Including today’s announcements, USDA has announced over $8.3 billion in funding as part of the New ERA program to benefit rural electric cooperatives and their members through the New ERA program. USDA expects this over $8.3 billion to result in over $13 billion in New ERA financed grants and loans. These projects will create good-paying jobs, lower energy costs for rural communities, significantly reduce pollution, enhance the resiliency of the nation’s electric grid, and advance the Biden-Harris Administration’s Justice40 Initiative. One in five rural Americans will benefit from these clean energy investments.
Farmer Benefit Plan
USDA also announced the release of a Farmer Benefit Plan as an innovative way for New ERA awardees to demonstrate ways for agricultural producers to benefit from clean energy projects. USDA encourages each award recipient to collaborate with local stakeholders to develop a Community Benefit Plan. During the first year of the award, applicants will collaborate with their communities and local farm associations to codevelop a plan. Based on the New ERA applications received so far, coops are collaborating with 154 local community groups, including 50 farm organizations, to explore local priorities.
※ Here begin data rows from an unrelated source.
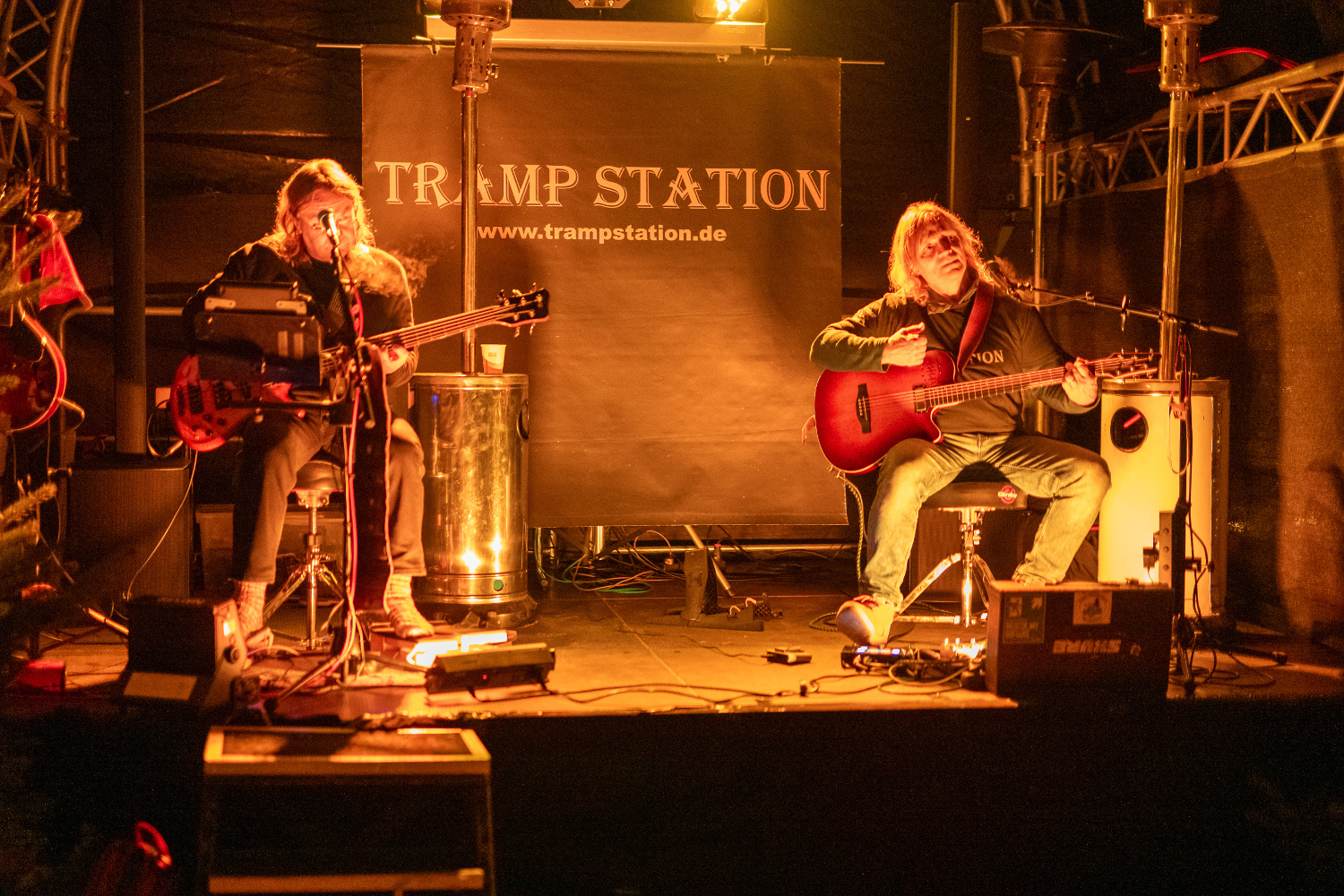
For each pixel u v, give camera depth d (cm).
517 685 362
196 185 588
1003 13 574
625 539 612
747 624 450
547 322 497
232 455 586
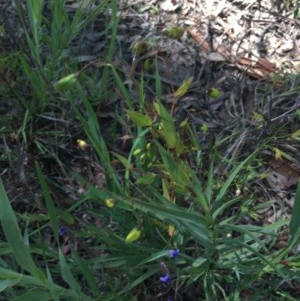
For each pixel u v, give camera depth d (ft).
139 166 2.68
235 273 2.64
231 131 3.39
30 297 2.05
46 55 3.49
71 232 2.71
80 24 3.41
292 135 3.12
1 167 3.19
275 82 3.63
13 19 3.69
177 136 2.27
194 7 4.02
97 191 2.49
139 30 3.88
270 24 3.98
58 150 3.26
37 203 2.83
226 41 3.88
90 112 2.70
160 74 3.66
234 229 2.48
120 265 2.62
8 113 3.28
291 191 3.26
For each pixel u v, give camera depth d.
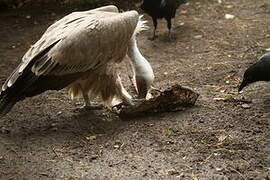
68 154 5.22
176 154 5.12
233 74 7.29
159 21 10.26
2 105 5.50
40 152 5.29
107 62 5.88
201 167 4.83
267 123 5.68
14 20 10.88
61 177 4.75
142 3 8.91
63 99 6.78
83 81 6.05
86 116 6.18
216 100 6.38
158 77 7.40
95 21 5.72
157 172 4.77
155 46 8.81
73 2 11.74
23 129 5.88
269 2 10.77
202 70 7.54
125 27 5.84
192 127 5.68
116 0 11.68
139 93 6.34
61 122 6.03
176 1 8.92
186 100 6.14
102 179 4.68
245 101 6.30
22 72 5.46
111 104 6.27
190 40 8.97
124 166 4.92
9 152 5.31
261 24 9.50
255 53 8.11
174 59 8.13
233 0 11.12
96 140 5.51
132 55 6.21
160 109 6.09
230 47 8.48
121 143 5.41
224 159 4.97
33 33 9.98
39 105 6.59
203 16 10.26
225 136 5.43
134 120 5.98
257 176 4.62
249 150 5.12
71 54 5.56
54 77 5.61
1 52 8.99
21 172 4.89
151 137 5.50
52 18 10.87
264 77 6.23
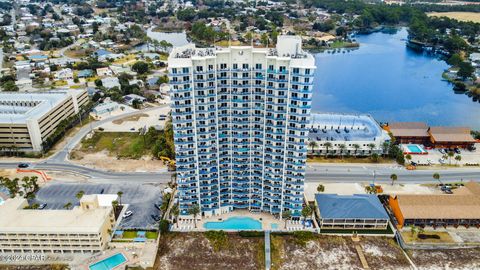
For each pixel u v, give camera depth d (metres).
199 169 191.00
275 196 199.25
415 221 196.25
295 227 196.38
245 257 179.88
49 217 184.50
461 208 199.00
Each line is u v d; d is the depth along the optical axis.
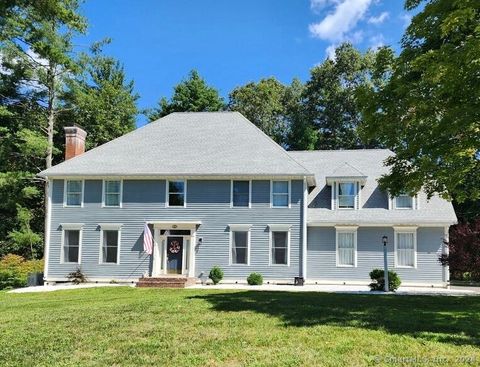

As part of their New ERA award, Tri-State will develop a Farmer Benefit Plan that aims to lower electricity costs for farmers who voluntarily participate in a smart irrigation program. The goal of the program is to reduce pumping load at the times of peak demand. This will help reduce future energy needs and offset the need to build new transmission and generation, saving cooperative members from future costs. Tri-State will work with farmers to execute additional energy programs to encourage the most efficient use of electricity and water and will provide no-cost technical support to enable participation in these opportunities. Tri-State will engage local farm associations for additional ideas as they move through the Community Benefits Plan process.
Investments from USDA Rural Development
USDA Rural Development provides loans and grants to help expand economic opportunities, create jobs and improve the quality of life for millions of Americans in rural areas. This assistance supports infrastructure improvements; business development; housing; community facilities such as schools, public safety and healthcare; and high-speed internet access in rural, Tribal and high-poverty areas. Visit the Rural Data Gateway to learn how and where these investments are impacting rural America.
These investments made through the Inflation Reduction Act are powering the Biden-Harris Administration’s efforts to make USDA programs more inclusive, accessible and available to more people than ever before so that these benefits are felt for generations to come. Many of these programs are also part of the Biden-Harris Administration’s Justice40 Initiative, which is advancing environmental justice by ensuring that 40% of the overall benefits of certain federal climate, clean energy, and other investments reach disadvantaged communities that are marginalized by underinvestment and overburdened by pollution.